Luckily, emergency medicine, despite the occasional lull in activity, was a high energy field. Mentally engaging and physically demanding. Nothing like a multi-car pileup or a drive-by shooting to get the adrenaline really going. In a good twelve hour shift he’d be guaranteed at least one V-tach or respiratory distress requiring intubation. He rarely had time to sit around twiddling his thumbs.
It wasn’t until the skiing injury forced him to take a break that he realized how much of a challenge prolonged inactivity could be. Within days, he was ready to climb the walls, bulky knee brace be damned.
His sister Nina was the one who gave him the idea. “I don’t want to hear another word,” she said. “You want to gripe? Write it down.”

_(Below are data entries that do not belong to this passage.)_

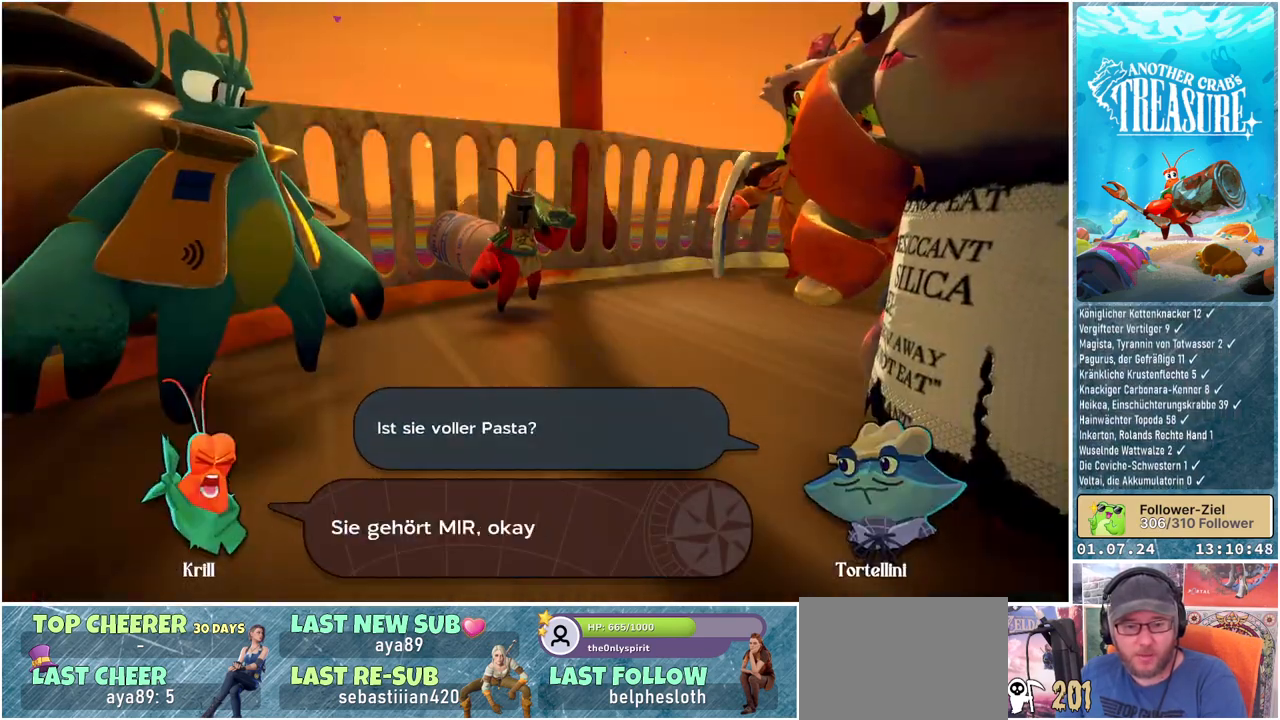
{"buttons": [], "left_stick": "center", "right_stick": "center", "events": []}
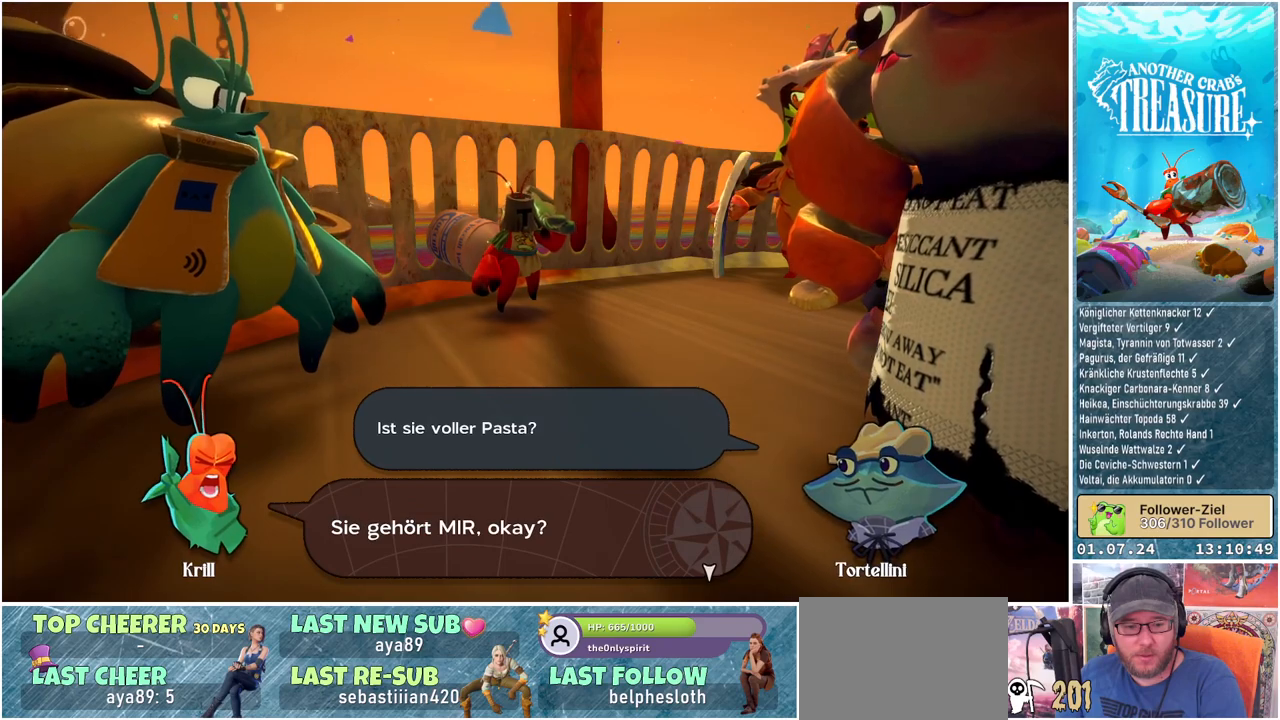
{"buttons": [], "left_stick": "center", "right_stick": "center", "events": []}
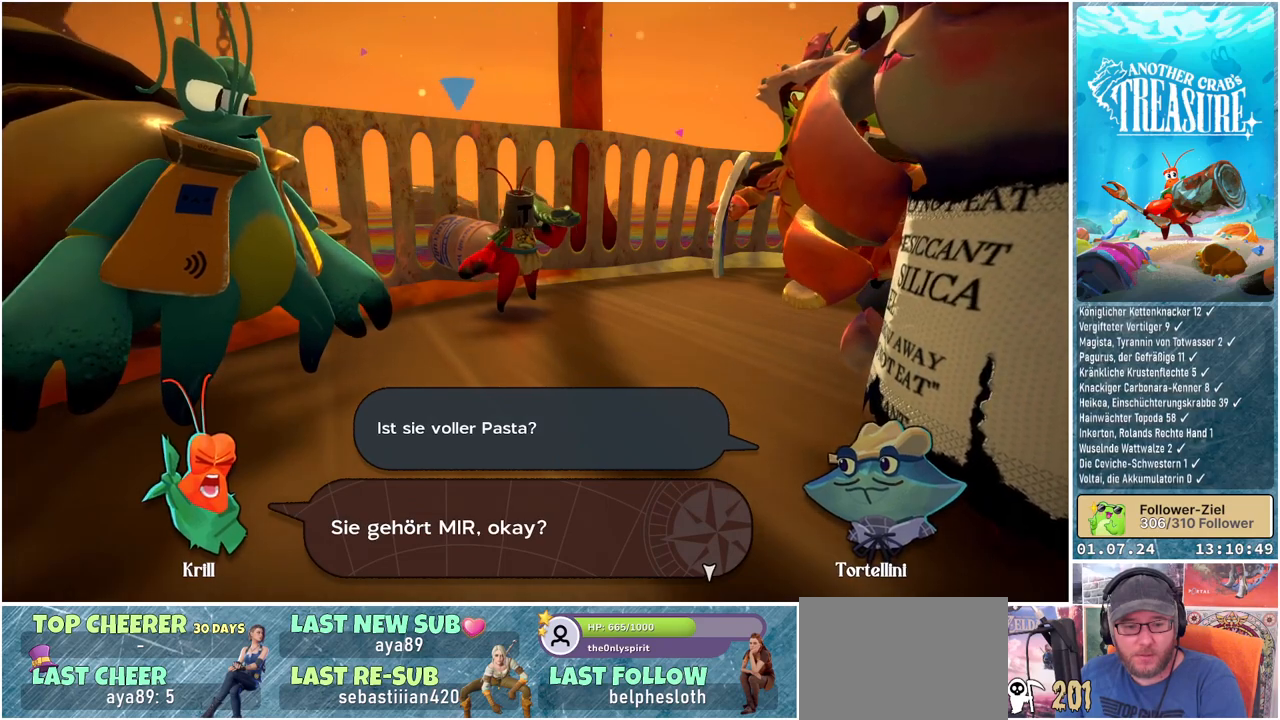
{"buttons": [], "left_stick": "center", "right_stick": "center", "events": []}
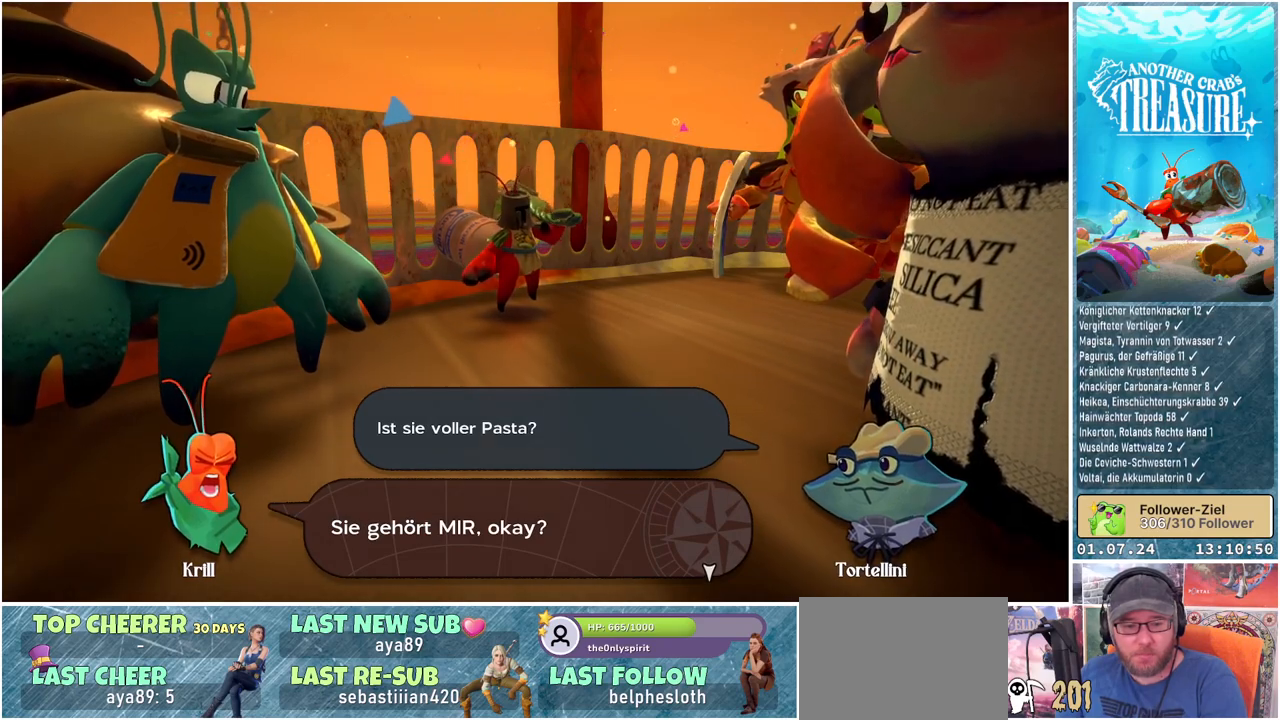
{"buttons": [], "left_stick": "center", "right_stick": "center", "events": []}
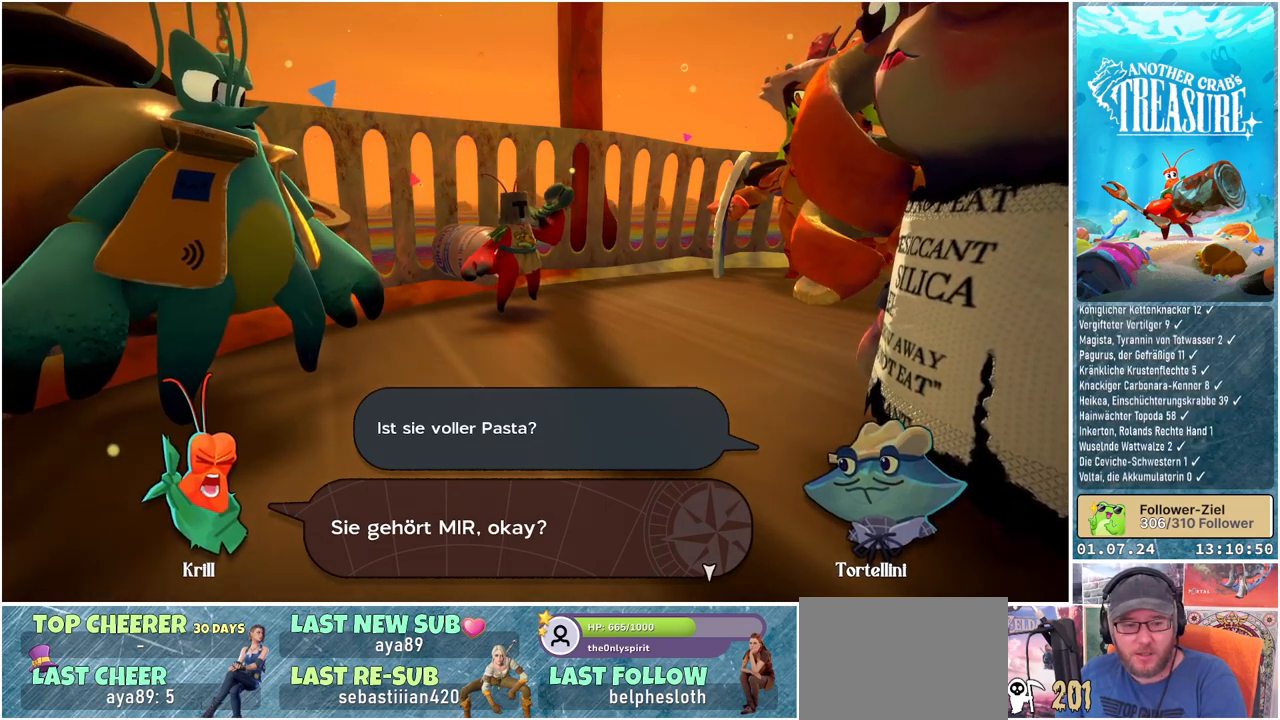
{"buttons": [], "left_stick": "center", "right_stick": "center", "events": []}
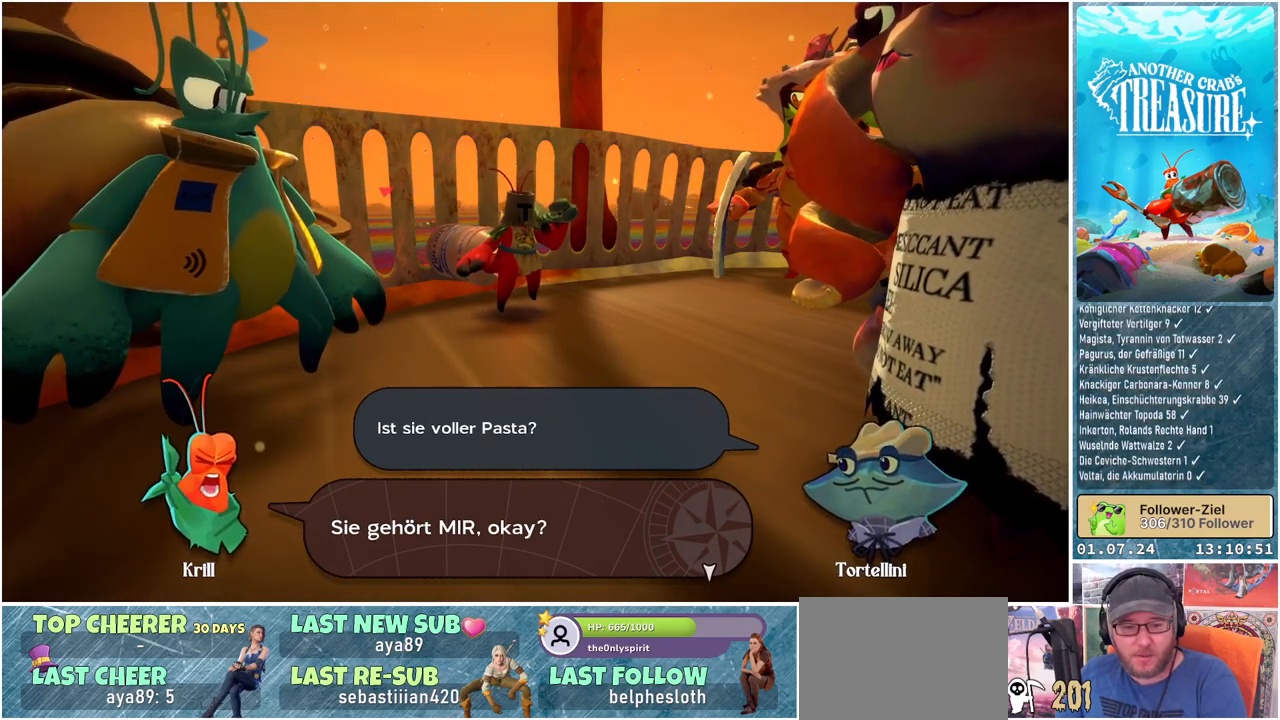
{"buttons": [], "left_stick": "center", "right_stick": "center", "events": []}
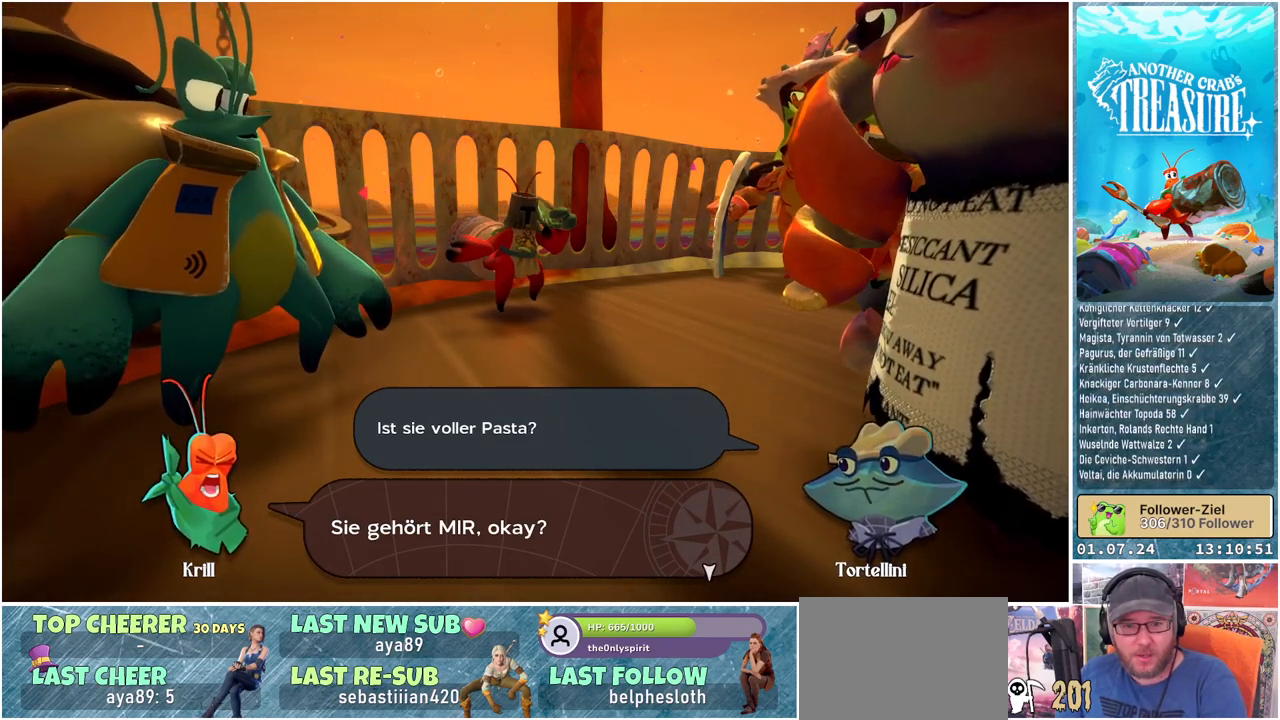
{"buttons": ["A"], "left_stick": "center", "right_stick": "center", "events": [[467, "A", "down"]]}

And so he did. Writing took his mind off the frustratingly slow recuperation process. The fracture might temporarily prevent him from bungee jumping or scuba diving, but at least he could sublimate his craving for adventure by writing about it. What started out as a litany of complaints morphed into an action-packed story, with a fictional alter ego who did all the things Max wished he could be doing.
When it came to creative writing, Max was in good company. Plenty of physicians had blazed the way, penning everything from medical thrillers to literary fiction: Robin Cook, Michael Crichton, Tess Gerritsen, Leonard Goldberg, Khaled Hosseini, Abraham Verghese.
What to do with his book now that it was written, though, still stumped him. He was completely out of his depth when it came to marketing. And unlike the first time around, when the words seemed to pour from some deep well of frustration, this time he couldn’t seem to get past the blank screen and blinking cursor.
His leg still wasn’t a hundred percent. He was due to return to work next month, at least on a limited basis. In the meantime, he had five weeks to play with. The writing bug had bitten him, no question. He’d been tossing around ideas for a new thriller, but somehow in the last few days, the words simply wouldn’t come.